How do you create the number one trending hashtag in the world?
The answer is a little complex: it requires the help of thousands of users who are micro-blogging/talking about the same subject on social media at the same time. It sounds immensely difficult to achieve, but scaled up or down, there are things that you can do to control and shape it.
On September 21, 2014, the world woke up to thousands of marches across the planet under one unifying message: leaders need to take immediate, decisive action on climate change. In New York City, a line of over 310,000 people stretched nearly three miles long. That was one of almost 2,700 events in 156 countries. Despite this unprecedented outpouring, the top trending tweets were about American football, celebrities, and cat videos.
That morning, I lamented this on Twitter a few hours before our own local event was to kick off:
However, I wasn't alone in this thought and many others started tweeting about the People's Climate March, using a string of different hashtags to express it. As the movement went on, and as the media joined in and began tweeting, it started narrowing down to two main hashtags: #peoplesclimatemarch and #peoplesclimate, with one began trending page on Twitter:
Within hours of that, it became trending worldwide. Here's a global view of the hotspots for #peoplesclimate
With #peoplesclimatemarch, it was primarily utilized in the U.S and Europe:
So what kind of lessons can you take from this (besides learning how important the climate crisis is around the world)?

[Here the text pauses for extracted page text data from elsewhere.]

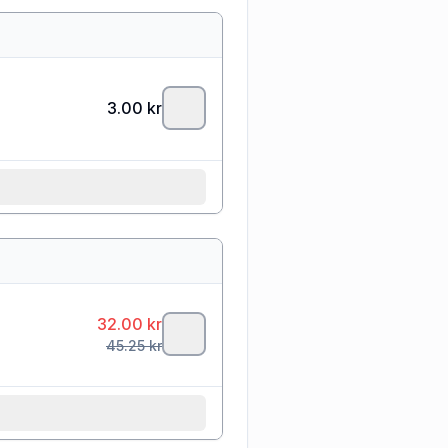
3.00
kr
32.00
kr
45.25
kr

1. It is Important to Promote a Single, Unified Tag
Whether you a hosting a march, a conference, a fundraising gala, or any other event, you need to use a hashtag that is promoted well. People want to be included in the conversation -- that's why hashtags are used to begin with. Coming up with a primary hashtag and promoting it early and often is the key. It should be on all of your printed materials, on your online invites, included in your press release and media advisories, and in highly visible areas. If you are working with a single hashtag (as opposed to a few), it will help reduce fragmented social media posts.
2. Conversations Should Be Corralled and Curated
One of the keys to trending a hashtag is gathering all of "rogue" posts and getting them to use the main topic hashtag. If you are planning to live tweet or host social media conversations about an event, you should be searching multiple conversations/posts about it (Tweetdeck is great for this), then directing users to the main hashtag and/or re-sharing good content. For example, if you have a guest speaker, search for their name on social media -- people might be posting quotes or commentary without using the hashtag. As posts come up, simply retweet and add the hashtag and guide users back to the main conversation. A good practice is also to credit the speaker by tagging their social media handles.
Designate one or more staff to be actively looking and engaging with users throughout an event.
3. Find and Designate Thought Leaders
The success of a trending hashtag does not only depend on the quantity of users, but also the quality of them as well. In other words, users who have high influence on social media (think Klout scores) and a large audience. These users also tend to be very social media savvy as well. If you identify these key users and ask them to participate in advance, you can be assured of a broad reach because their followers are likely to engage with the content. A dozen influential users actively posting simultaneously can easily lead to a trending topic in a medium-sized region.
4. Priming the Pump: Pre-schedule Content
While it sounds counter to the idea of live tweeting, pre-scheduling certain content and keep the hashtag active. If you're running an event, there's a good chance that you'll be running around handling logistics as well -- or at the very least, so busy curating social content that it becomes difficult to actively and continually post new content. You can "prime the pump" by pre-scheduling quality content such as videos, quotes, or links to articles that fit with the event's themes and topics. If you have a speaker, you can link to their books/website. You can also pre-schedule logistics/scheduling information as well. For example, when I'm speaking at a conference, I'll pre-schedule a "countdown" - i.e, "Join me in main events in one hour for my presentation on XYZ #HashtagHere" (then 30 minutes, then 15 minutes, and so on).
5. Encourage Diverse Views
Few things are as boring on social media as a one-sided conversation. World-topping hashtags are usually the result of stimulating conversations that incorporate diverse perspectives. While it can be tempting to shut down anyone who is off-message, a good way to keep things moving forward is to ask questions and respectfully acknowledge and respond to users. If a heated debate erupts, you can usually cool things down by focusing on similar values or disarming them with some humor. If anything, at least it brings more attention to your event!
Live social media posting and bring increased attention to your event/cause. It can alert journalists and media to the importance of your effort, often resulting in press coverage. It also quickly reaches other users who are not in attendance.
After your event, you can use tools like Storify to collect posts from across the Internet into one concentrated blog. Storify also can automatically alert social media users who you quote or use content from -- those users will most likely share your article as well, thus continuing to bring energy and enthusiasm to your event.
Remember, like any other communications effort, live-tweeting involves both strategy and tactics. You should have broad goals and purpose, as well as specific actions to execute the plan. Doing so can exponentially raise the awareness and increase the life of your in-person efforts.